Microsoft Rumored To Pay $1 Billion Plus for Nokia Deal
Ink continues to be spilled over the concept that Microsoft will pay Nokia big money up front as part of a smartphone deal announced last month.
The latest estimate is that Microsoft plans to pay Nokia more than $1 billion for Windows phone promotional and development efforts, according to a Bloomberg story published on Monday, citing two unnamed sources said to be knowledgeable about the terms of the deal. Apparently, this part of the deal is still under negotiation, and it might not even be true as the terms have not been announced publicly. Bloomberg's sources said the agreement would last for more than five years, but it's not clear if the promo payments would recur annually or not.
The sources also told Bloomberg that Microsoft agreed to pay more than $1 billion for this part of the deal to ensure that Nokia would not select Google's Android operating system instead of the Windows Phone 7 OS.
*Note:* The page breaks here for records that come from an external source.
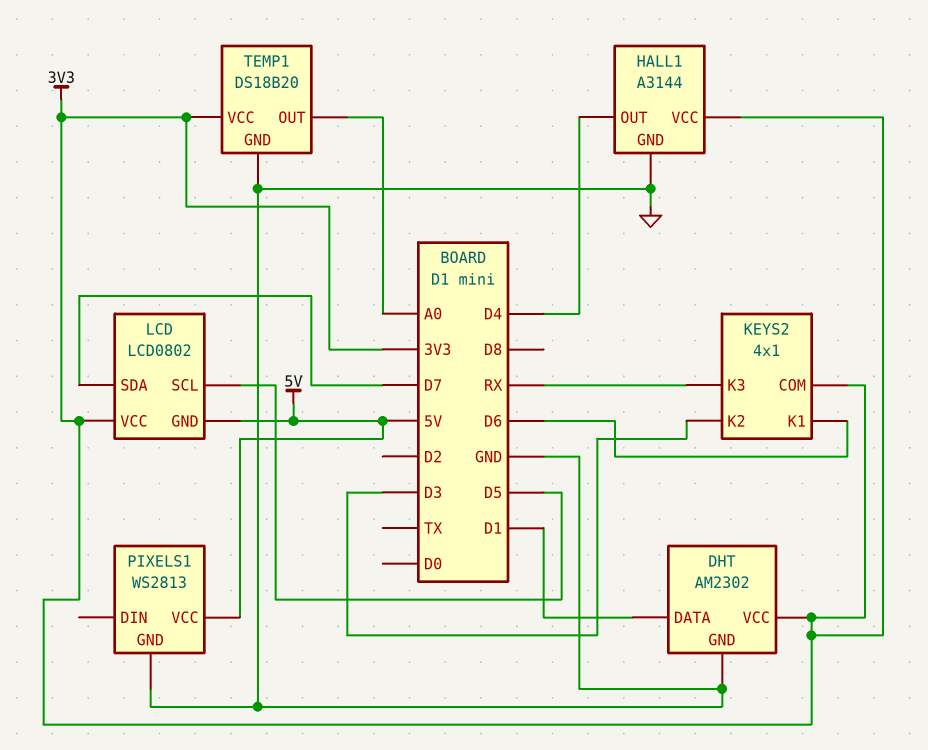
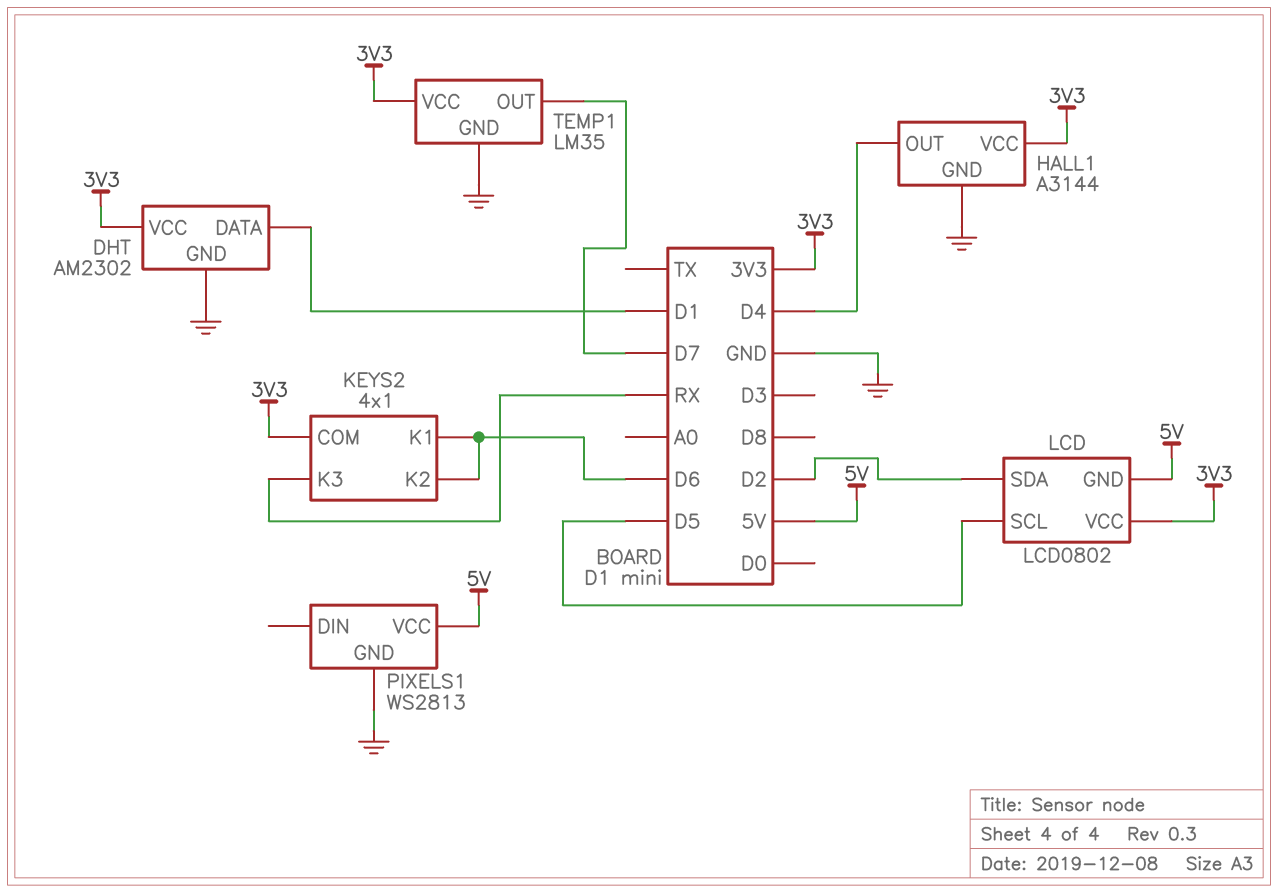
KEYS2 pin K2: D3 -> D6
LCD pin SDA: D7 -> D2
TEMP1: DS18B20 -> LM35
TEMP1 pin OUT: A0 -> D7

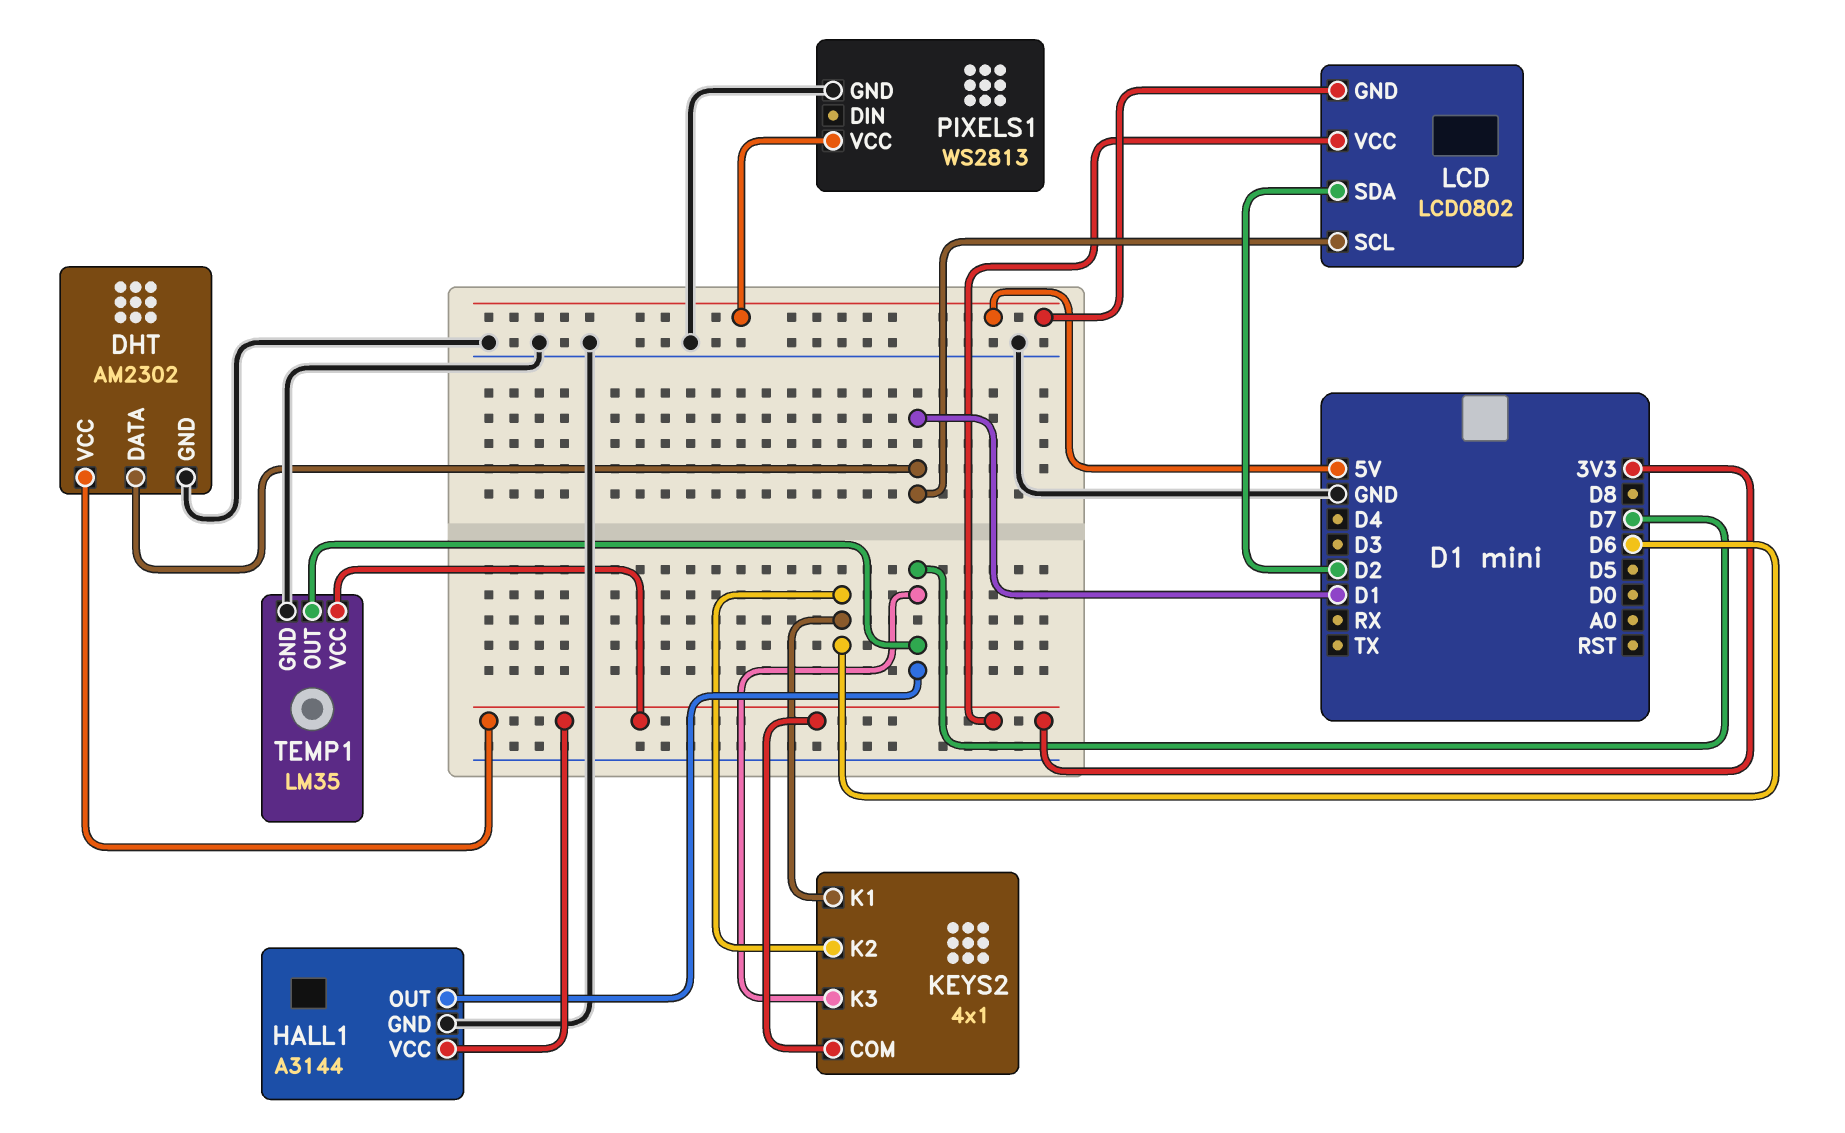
HALL1 pin OUT: D4 -> D7
KEYS2 pin K3: RX -> D7
LCD pin SCL: D5 -> D1

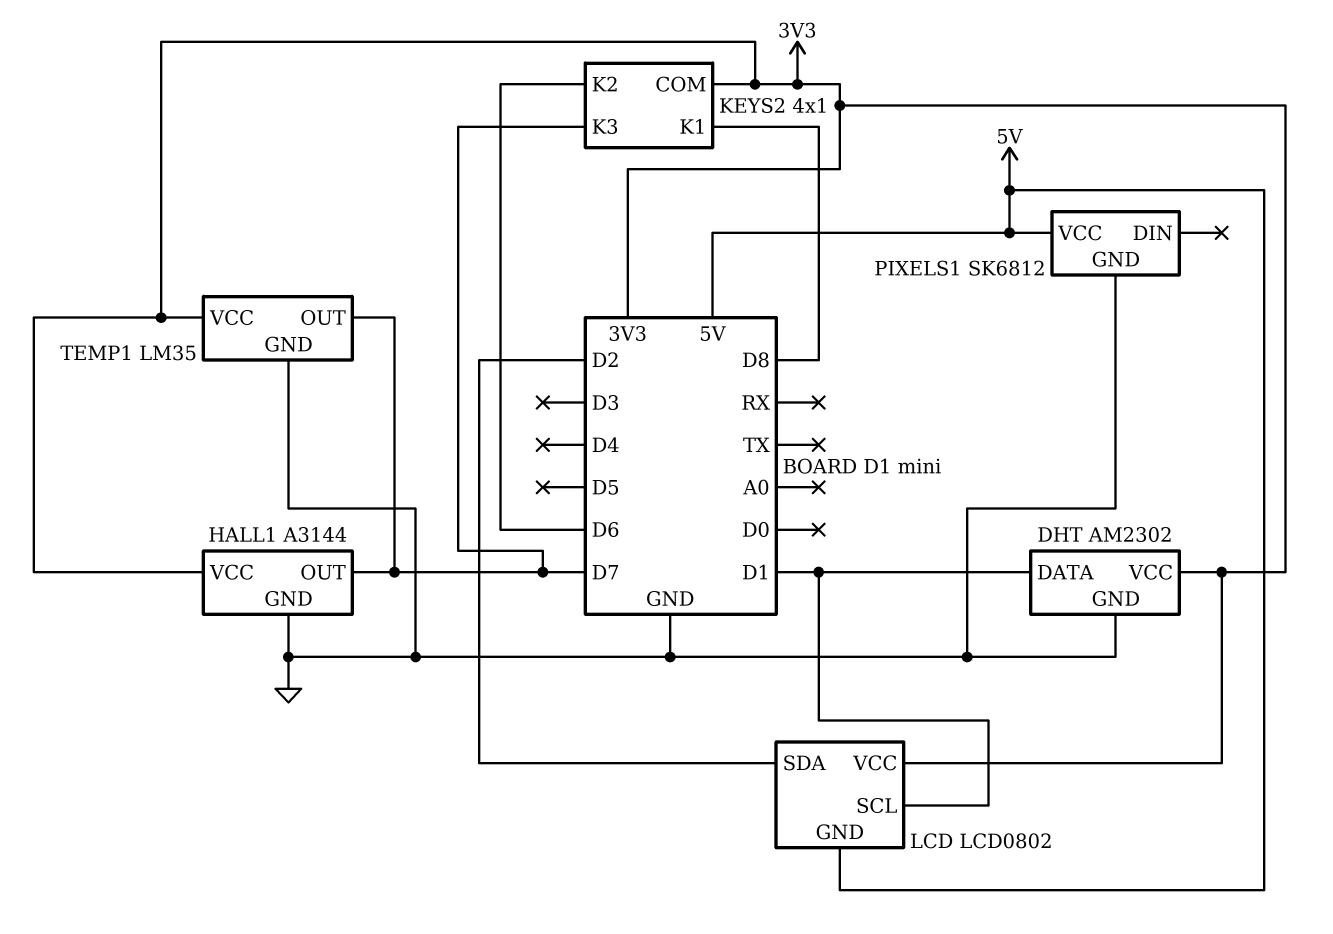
KEYS2 pin K1: D6 -> D8
PIXELS1: WS2813 -> SK6812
A comment made by Nokia CEO Stephen Elop at the time of the deal's announcement -- that the deal would generate "billions" in value for Nokia -- had been interpreted as a direct payment by some when the deal was first announced. Later press accounts debunked this idea. An Engadget story cited Elop as indicating that there would be no cash transfer to initiate the deal. It appears that much of the revenue exchange for both companies will come from leveraging each others' intellectual property for use in Nokia's Windows phone and paying the associated royalty fees.
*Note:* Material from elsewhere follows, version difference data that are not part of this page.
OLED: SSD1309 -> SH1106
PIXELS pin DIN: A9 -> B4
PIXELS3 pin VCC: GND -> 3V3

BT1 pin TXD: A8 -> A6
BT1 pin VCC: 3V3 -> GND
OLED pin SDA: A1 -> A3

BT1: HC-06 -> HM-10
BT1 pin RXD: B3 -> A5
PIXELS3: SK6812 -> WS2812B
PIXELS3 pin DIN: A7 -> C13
Nokia's Windows phone is currently under development and Microsoft expects the devices to see the light of day in a volume release sometime in 2012, according to Andy Lees, president of Microsoft's Mobile Communications Business unit. Microsoft is planning a major update release for Windows Phone 7 phones in the second half of this year. That update will add Internet Explorer 9, access to Windows Live SkyDrive and integration with Twitter.
Kurt Mackie is senior news producer for the 1105 Enterprise Computing Group.